→ **Input for this task**:
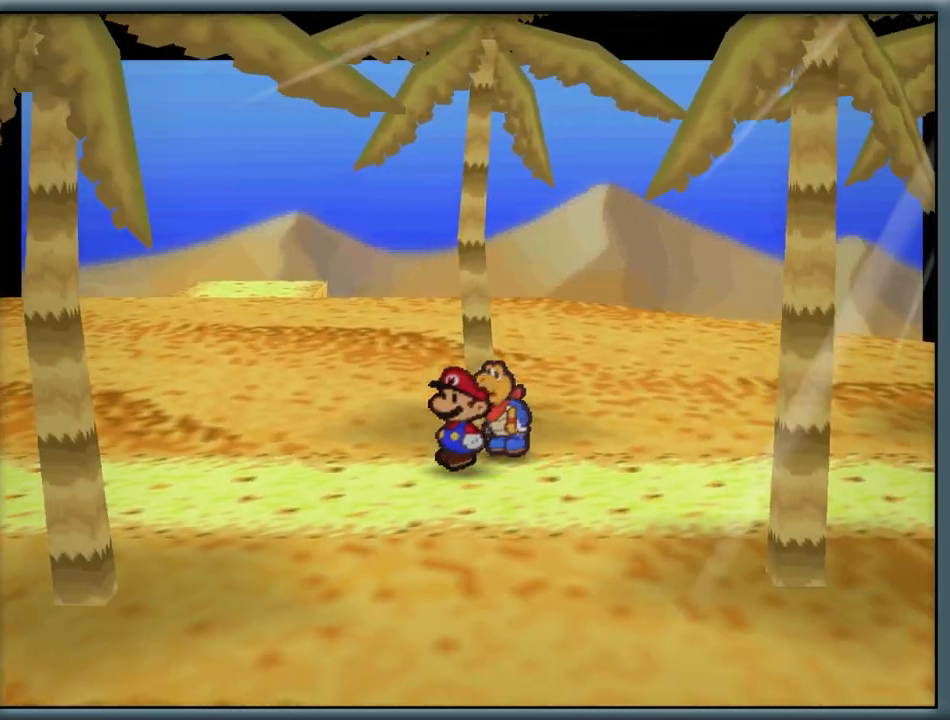
{"buttons": ["B"], "left_stick": "center", "button_events": [[417, "B", "down"]]}
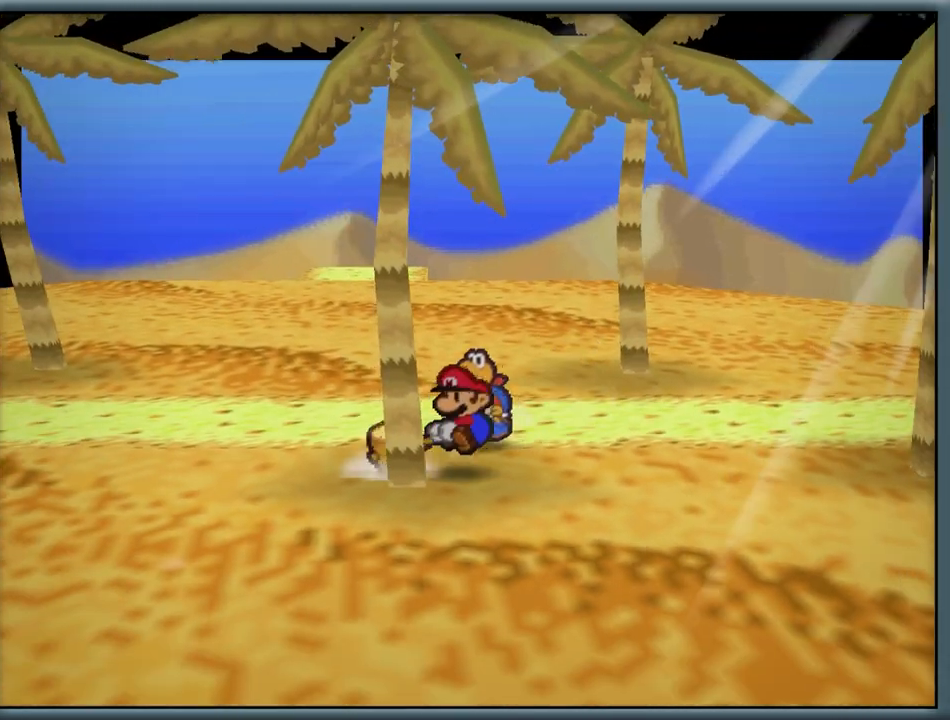
{"buttons": [], "left_stick": "left", "button_events": [[50, "B", "up"]]}
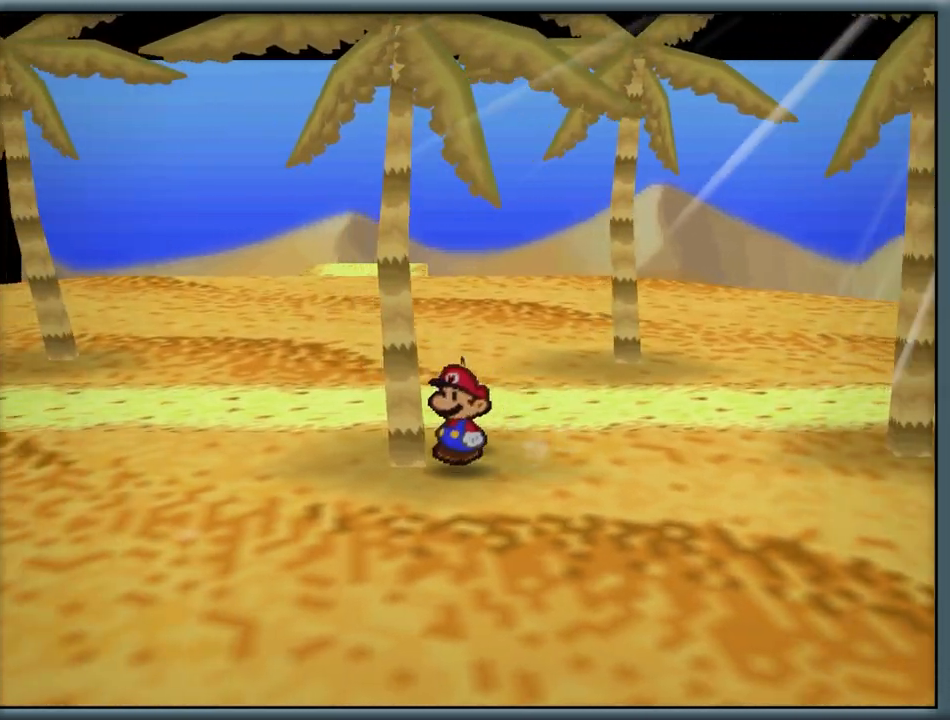
{"buttons": [], "left_stick": "left", "button_events": [[17, "B", "down"], [100, "B", "up"]]}
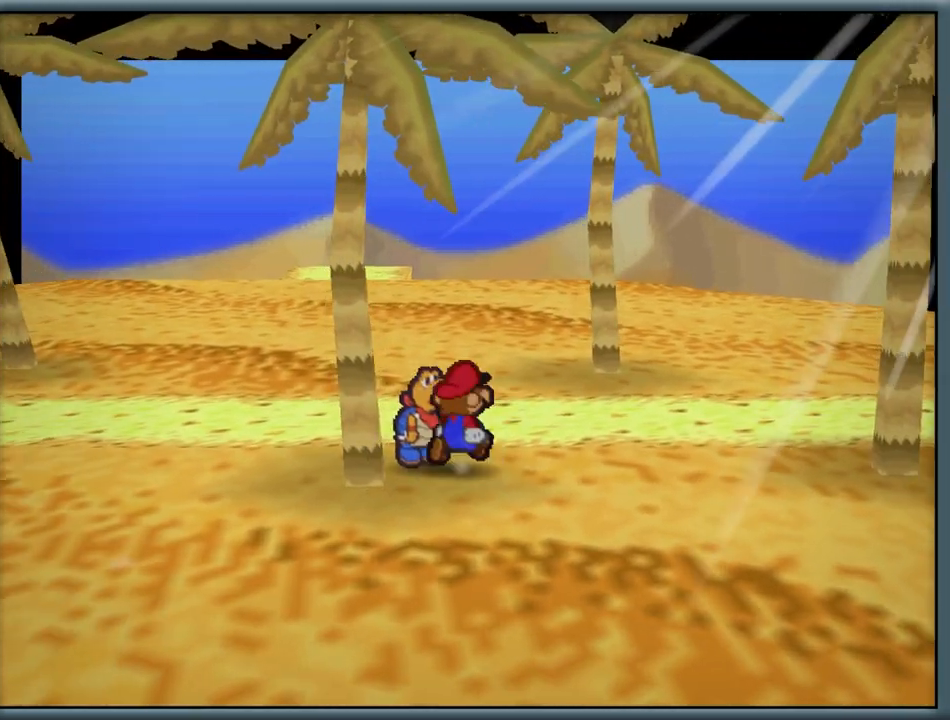
{"buttons": [], "left_stick": "left", "button_events": [[67, "B", "down"], [133, "B", "up"]]}
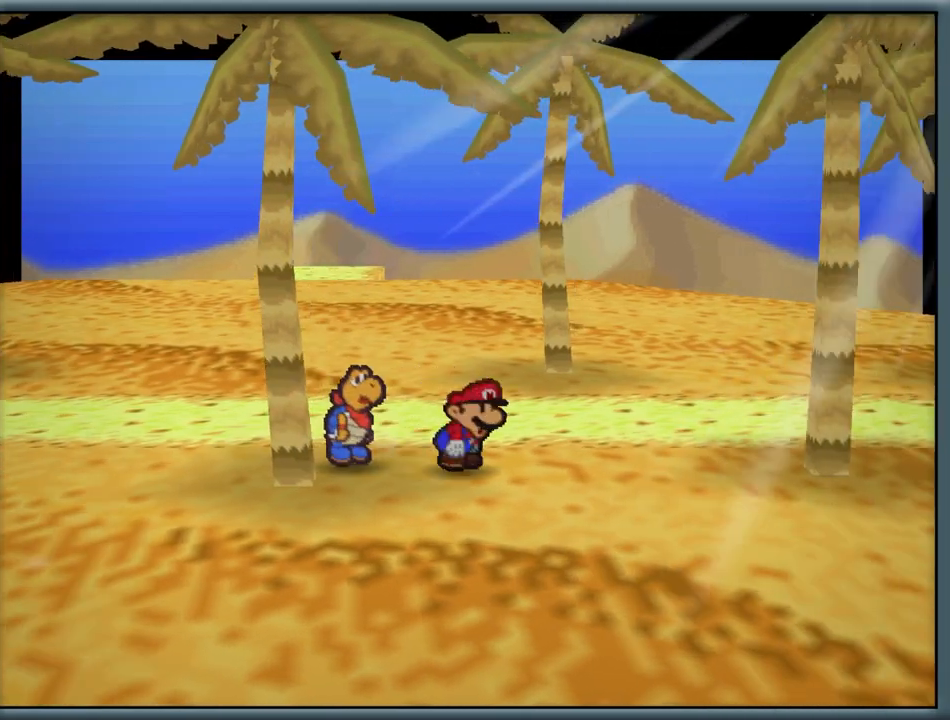
{"buttons": [], "left_stick": "down", "button_events": [[100, "B", "down"], [200, "B", "up"]]}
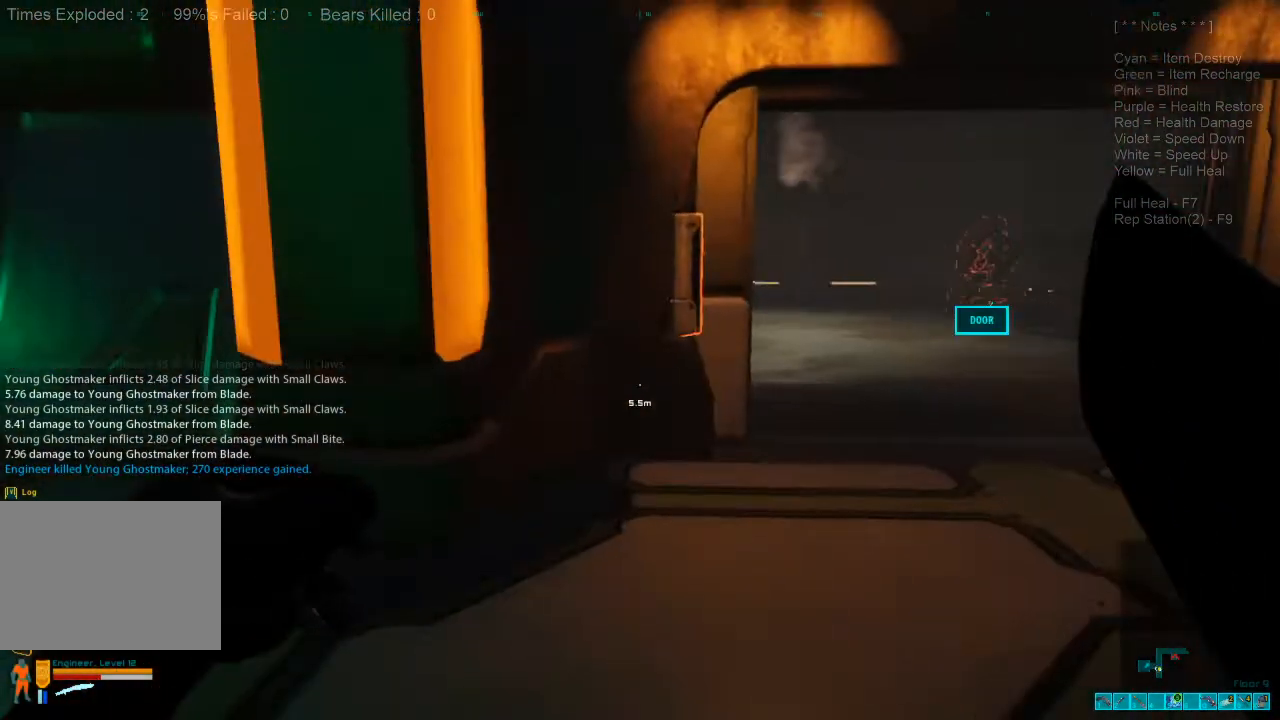
Gameplay with keyboard and mouse; each line is a JSON object with the keys and mouse buttons held at the frame after it. "events" lists presses ("down") and releases ("up") of "1", "2", "3", "4", "a", "alt", "c", "caps_lock", "ctrl", "d", "e", "f", "q", "r", "s", "shift", "space", "super", "tab", "tilde", "v", "w", "x", "z", "mouse_left", "mouse_wheel", "mouse_right", "mouse_mb4" and "mouse_mb5" between this image and that frame as [ms after this image, input, new state], when the widget could be followed in between. "mouse_left", "mouse_wheel", "mouse_right", "mouse_mb4", "mouse_mb5" = the "left", "wheel", "right", "mb4", "mb5" buttons of the "mouse" list. No other keys are recorded. "wheel" means that the mouse wheel is clicked or scrolled. Mouse movement is not recorded.
{"keys": ["d", "w"], "mouse": [], "events": [[333, "w", "down"]]}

→ **Exercise requirements**: Without including any picture, copy the listing above exactly and in full.

→ **Reply to the task**:
{"buttons": ["B"], "left_stick": "center", "button_events": [[417, "B", "down"]]}
{"buttons": [], "left_stick": "left", "button_events": [[50, "B", "up"]]}
{"buttons": [], "left_stick": "left", "button_events": [[17, "B", "down"], [100, "B", "up"]]}
{"buttons": [], "left_stick": "left", "button_events": [[67, "B", "down"], [133, "B", "up"]]}
{"buttons": [], "left_stick": "down", "button_events": [[100, "B", "down"], [200, "B", "up"]]}
Gameplay with keyboard and mouse; each line is a JSON object with the keys and mouse buttons held at the frame after it. "events" lists presses ("down") and releases ("up") of "1", "2", "3", "4", "a", "alt", "c", "caps_lock", "ctrl", "d", "e", "f", "q", "r", "s", "shift", "space", "super", "tab", "tilde", "v", "w", "x", "z", "mouse_left", "mouse_wheel", "mouse_right", "mouse_mb4" and "mouse_mb5" between this image and that frame as [ms after this image, input, new state], when the widget could be followed in between. "mouse_left", "mouse_wheel", "mouse_right", "mouse_mb4", "mouse_mb5" = the "left", "wheel", "right", "mb4", "mb5" buttons of the "mouse" list. No other keys are recorded. "wheel" means that the mouse wheel is clicked or scrolled. Mouse movement is not recorded.
{"keys": ["d", "w"], "mouse": [], "events": [[333, "w", "down"]]}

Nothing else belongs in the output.